Being missional will involve focusing less on maintenance and more on mission.

          Secondly, It’s not enough any more—
if it every was—
to simply open the doors and be friendly—thought if we don’t do even that we’re sorely in trouble—our task is to be church in church and outside of church.
We have an amazing message of the grace and love of God, unearned and yet ours—truly Good News—not something to hide under a bucket, but a light to dispel the darkness—a cool drink of water given on a hot day.
Being missional is living that out for our neighbors and more importantly living that out WITH our neighbors.
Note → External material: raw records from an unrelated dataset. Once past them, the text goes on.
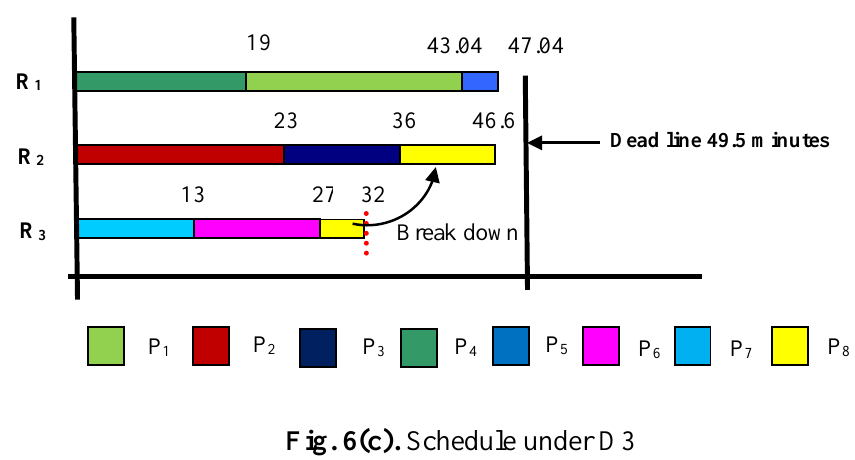
Fig. 6(c). Schedule under D3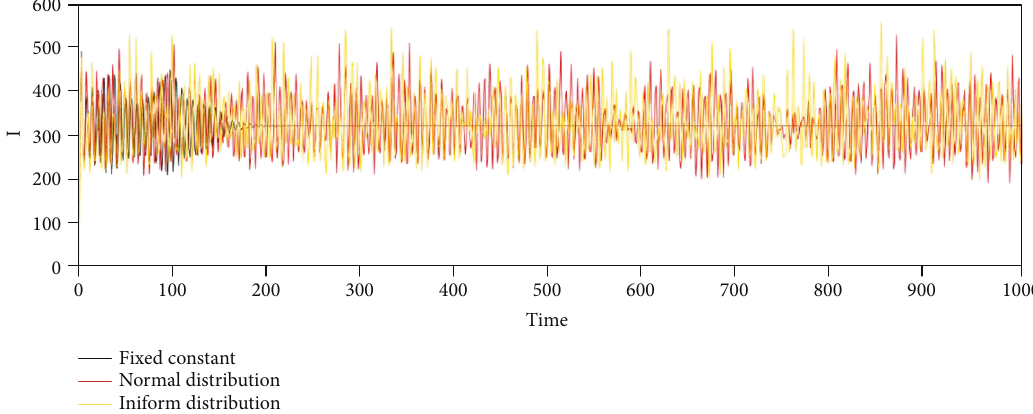
Figure 10: Change of initial inventory of warehouse allocation system in an unstable state under three demand scenarios.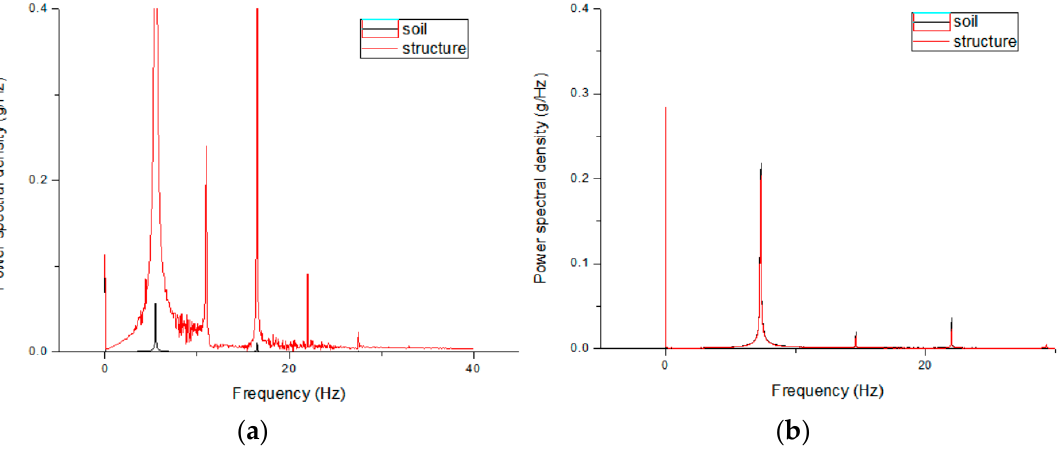
Figure 16. Relative Acceleration Auto-power Spectrum Density curves at Soil-Pile Interface: ( a ) S5-1, ( b ) S10. In addition, the system is a classical damping system as soon as the relative motion states between soil and pile satisfy the Equation (29), otherwise the system is a non-classical damping system. The coupling strength of motion states at the interaction interface is .. u ( i ) judged by the changing regularity of relative motion characteristics at the interface of . u ( i ) soil and pile in the time domain. The difference function of the ratio of relative acceleration .. u ( 1 ) .. u ( 2 ) − ) is chosen as the research object for comparison purposes and relative velocity ( . u ( 1 ) . u ( 2 ) and the result is shown as Figure 17. Red dots represent the difference function of motion states on condition S10 and black dots represent condition S5 in Figure 17. We can see that red dots stay close to zero as time goes on, which means relatively synthetic motion states of two groups of measuring points always satisfy Equation (29), on the contrast, the high discreteness of black dots shows the un-coordination of relatively synthetic motion states at the same interface. According to the analysis conclusion in Section 4.2, motion states at the soil-structure interface stays consistent in condition S10 and the system can be treated as a classical damping system. Conversely, the condition S5 is non-classical damping because the relative synthetic motion states on soil-structure interface cannot be coordinated and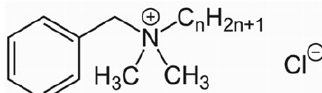
Table 1. Optimum extraction-spectrophotometric conditions. Extraction system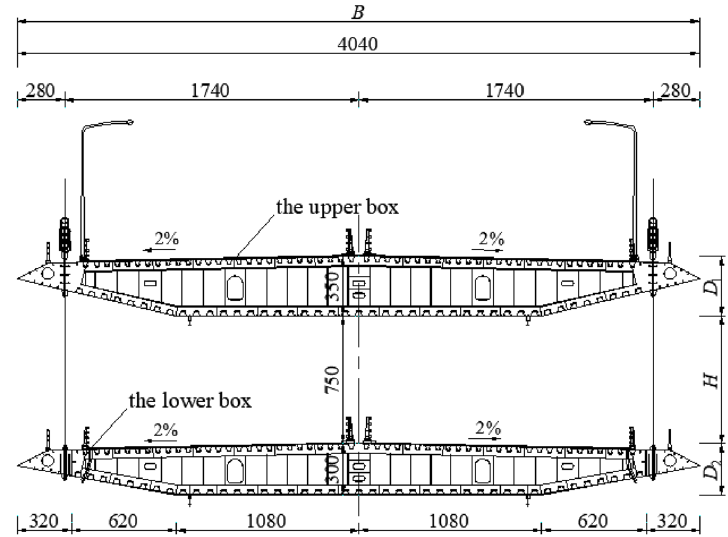
Fig. 1 Cross section of the double-deck box girder (unit: cm)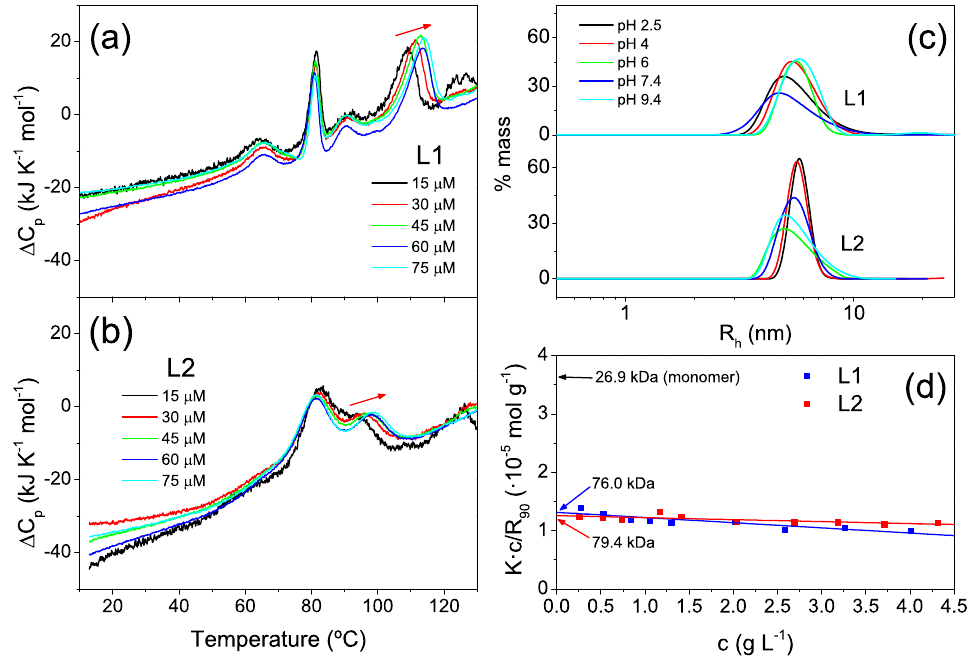
Figure 4. Effect of protein concentration on stability and molecular size characterization. ( a , b ) DSC thermograms measured for L1 ( a ) and L2 ( b ) proteins at pH 7.4 and varying protein concentrations between 15 and 75 µ M. The red arrows highlight temperature shifts of the unfolding transitions associated with increased concentration, suggesting oligomer dissociation accompanying unfolding. ( c ) Distributions of hydrodynamic radii measured by DLS for L1 and L2 proteins at varying pH values and 25 °C. ( d ) Debye plots obtained by scattering intensity measurements with protein samples of varying concentrations at pH 7.4 and 25 °C according to Equation (1) (see Section 4). The intercepts of the linear regressions correspond to the inverse of the weight-averaged molecular weights (1/ M w ) of the particles in solution. The theoretical intercept (1/ M w ) for the protein monomers is also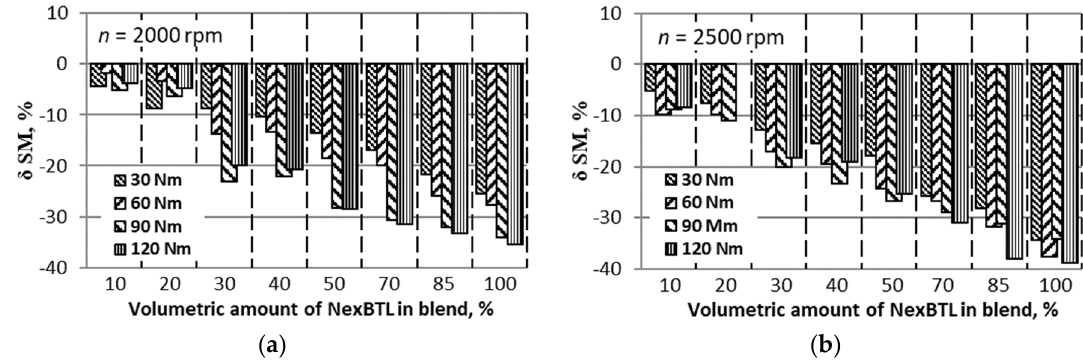
Figure 13. Relative deviation of the smokiness (SM): ( a ) n = 2000 rpm; ( b ) n = 2500 rpm.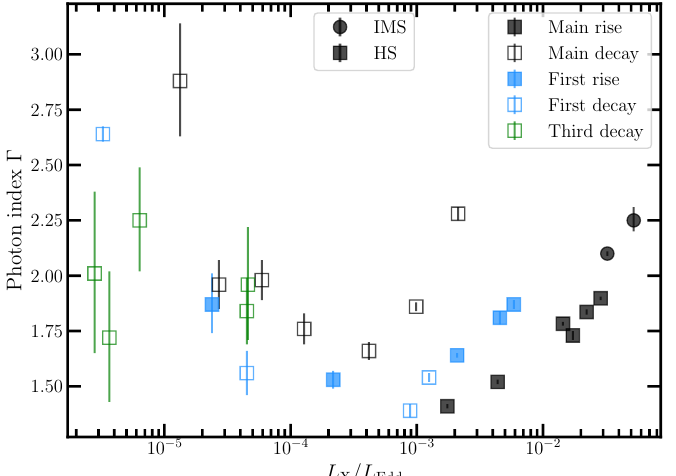
Figure 4. The photon index Γ versus the 1–10 keV X-ray luminosity (in Eddington units) of MAXI J1348-630. The circles represent the intermediate state (IMS) and the squares represent the hard state (HS). The filled and open symbols indicate separate outburst states, i.e., rise and decay, while different colors differentiate between different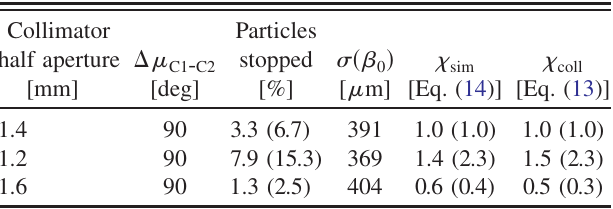
III. Comparison of the simulated and the analytical collimation performance for fixed C1-C2 phase advance and different collimator half apertures. The numbers in parentheses refer to the 2D collimation performed with rectangular jaws; in this case, the 2D collimation index is calculated as the product of the two 1D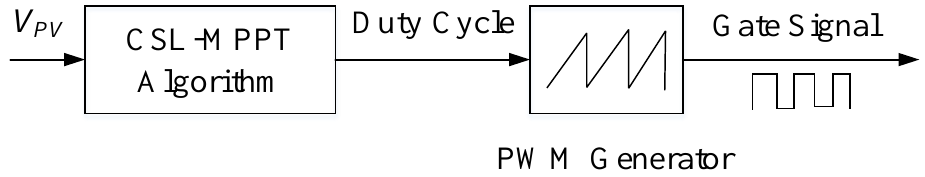
Figure 6. The control diagram of the proposed CSL-MPPT control.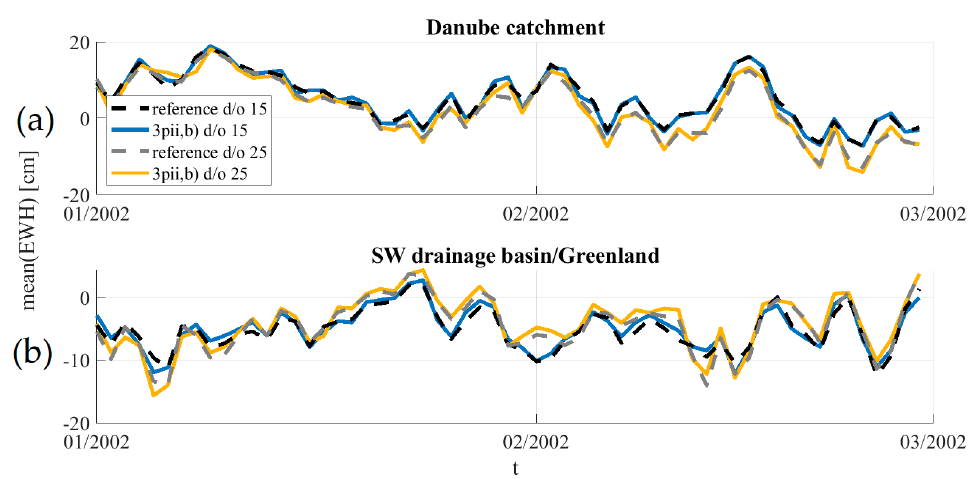
Figure 12. Time series in EWH (cm) for Danube catchment (a) and SW drainage basin in Greenland (b) of Scenario 3pii,b extracted from daily solutions with d/o 15 and 25. Two-month period extracted from the one year processed.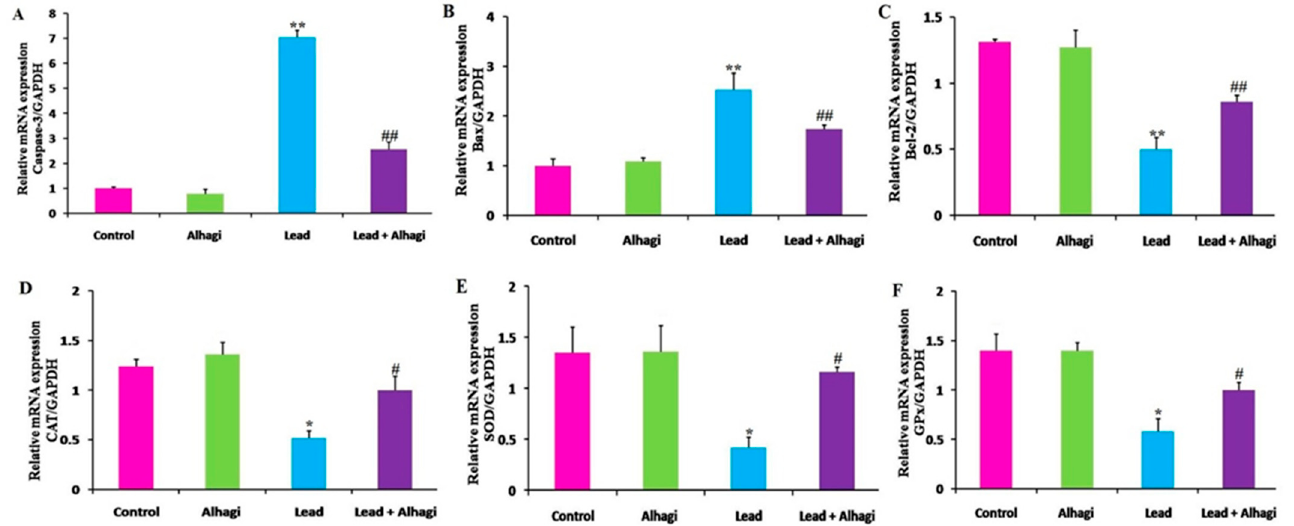
Figure 4. Effect of the A. maurorum extract (300 mg/kg BW, orally) on the mRNA levels of genes related to apoptosis ( A – C ), and oxidative stress ( D – F ) in the brain of rats treated with lead (100 mg/kg BW, orally) daily for 3 months. Caspase-3 ( A ), Bax ( B ), Bcl-2 ( C ), CAT ( D ), SOD ( E ), and GPx ( F ). Data were expressed as mean ± SE, n = 10 for each group. *, ** Significantly different compared to the control group at p < 0.05 and p < 0.01, respectively. #, ## Significantly different compared to the lead-exposed group at p < 0.05 and p < 0.01, respectively.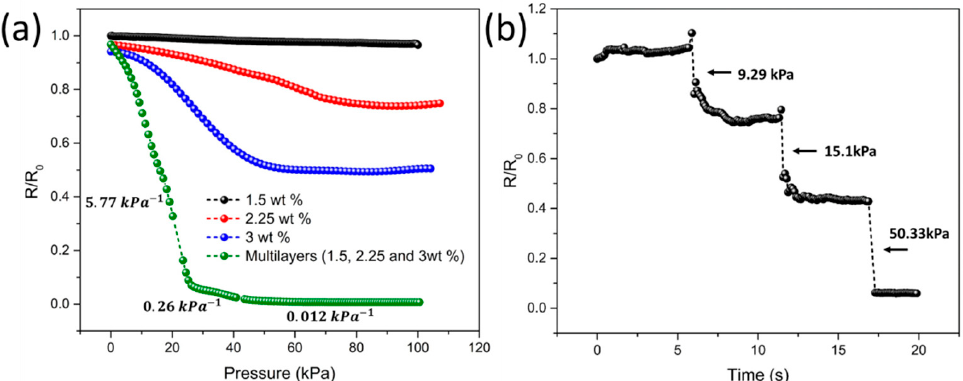
Figure 2. ( a ) Enhanced pressure-sensing performance of a multilayer composite with modulus gradient compared to a single-layer composite ( b ) Real-time pressure monitoring of composites for applied step loading (pressure values of 9.29 kPa, 15.1 kPa, and 50.33 kPa).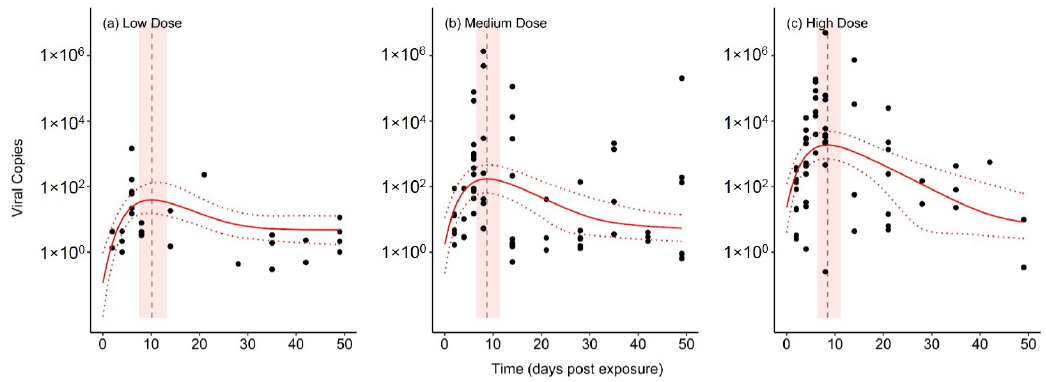
Figure 1. The fit of model B2 to the experimental data. Circles are data points representing the viral DNA copies from individual bullfrog tadpoles that were sampled on a given day. The median model fit (solid red line) and 95% Bayesian credible interval (CI) of the fit (dashed red lines) are shown. Additionally, the median (dashed vertical line) and 95% CI (light red polygon) are shown for the time of the maximum viral titer predicted by the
          Thirdly, the only constant is change—the best way to cope with change is creativity.
If we fear the future, we’ll end up like a turtle hiding in it’s shell next to a four lane highway.
Being missional is seeing changes as opportunities, trusting that the One who holds us fast, also holds the future.

          So, being Missional?...
 It’s definitely not scaring folk away from your seminary by insisting they fit into particular categories they don’t even understand.

          It is-- brining the good news about Jesus to your neighbor in a way that makes sense to them.
          It is-- focusing on the new creation that God is bringing into being.
          It is-- being a blessing to people where they are.